Yarn is a package manager for JavaScript, announced by Facebook engineering on October 11, 2016 in a post titled “Yarn: A new package manager for JavaScript.” Facebook built it to address problems they hit running npm at scale: installs were slow, and the same package.json could produce different installed trees on different machines. Yarn stayed compatible with the existing npm registry, so it was a drop-in replacement rather than a new ecosystem.
The launch post describes Yarn’s core ideas. It “resolves these issues around versioning and non-determinism by using lockfiles and an install algorithm that is deterministic and reliable.” A lockfile records the exact version of every package in the dependency tree, so an install today reproduces the same result later. Yarn also keeps a global cache directory, letting developers “work offline” and avoid downloading the same dependency more than once.

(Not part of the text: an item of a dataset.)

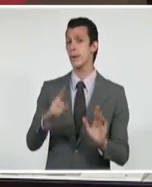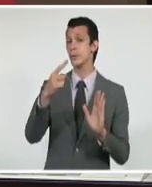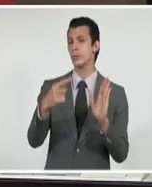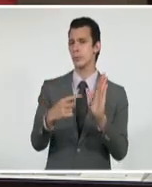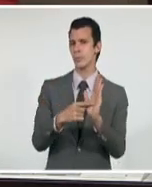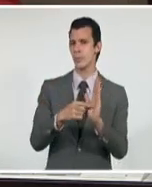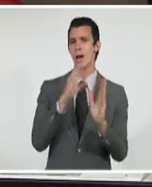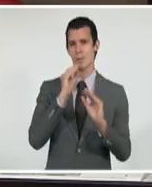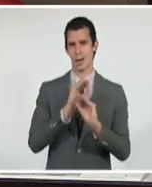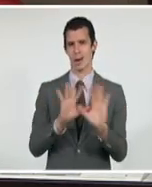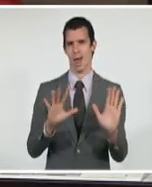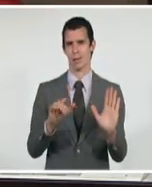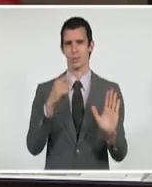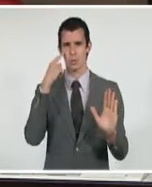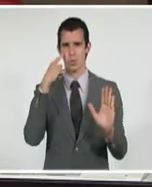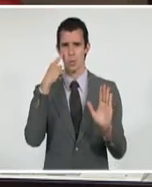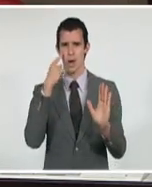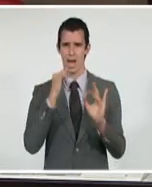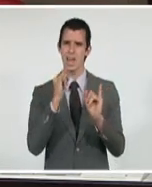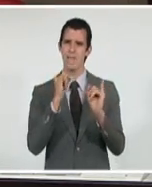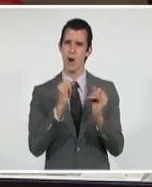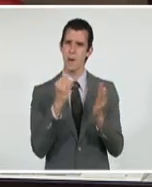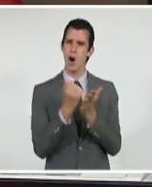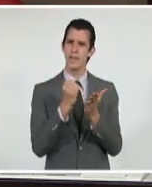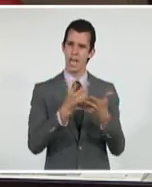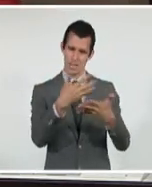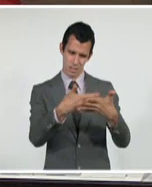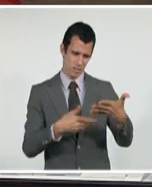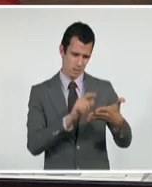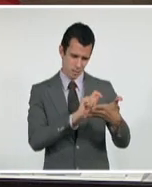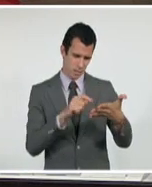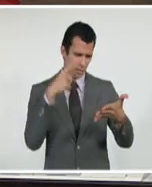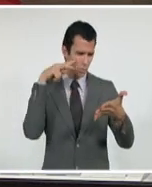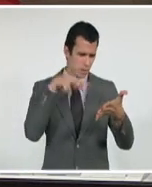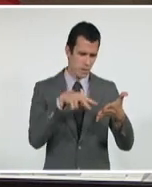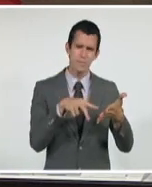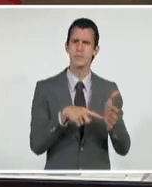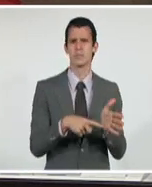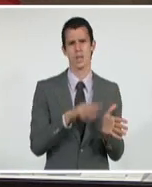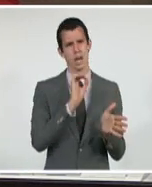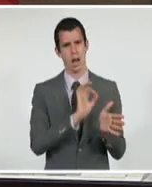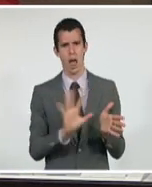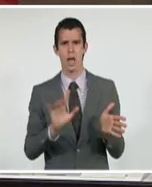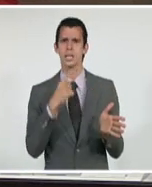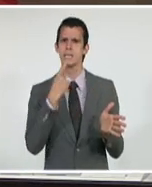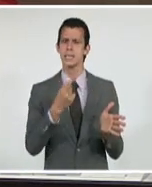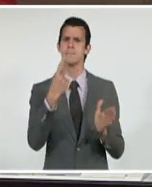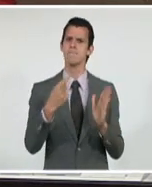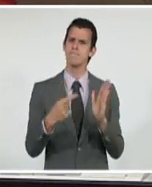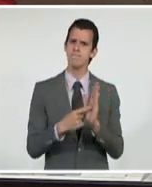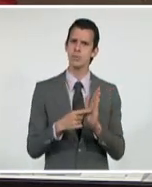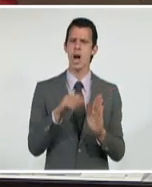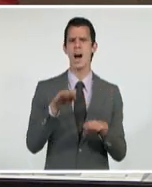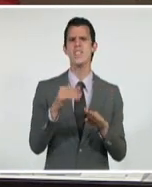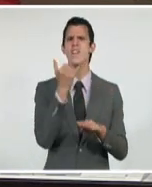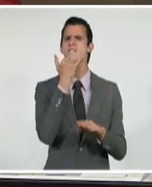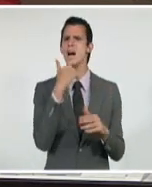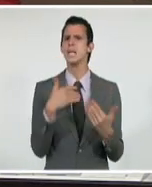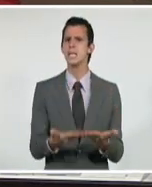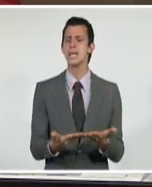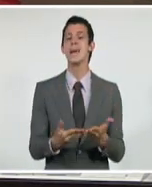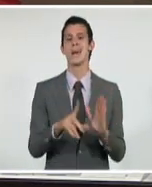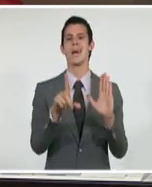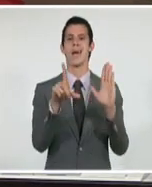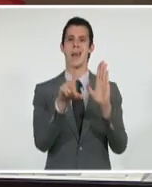claramente en el informe, en el resumen ejecutivo, como uno de los elementos subjetivos que han atentado contra la implementación de las políticas precisamente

Speed was a headline claim. Facebook reported that “on some Facebook projects, Yarn reduced the install process by an order of magnitude, from several minutes to just seconds.” It achieved this by splitting work into resolution, fetching, and linking stages and parallelizing them.
Yarn’s arrival pushed npm to improve; npm later added its own lockfile (package-lock.json). The official site at yarnpkg.com now describes Yarn as “a package manager that doubles down as project manager,” with a workspaces-first design and a guarantee of reproducible installs, and positions itself as “a fully independent open-source project tied to no company.”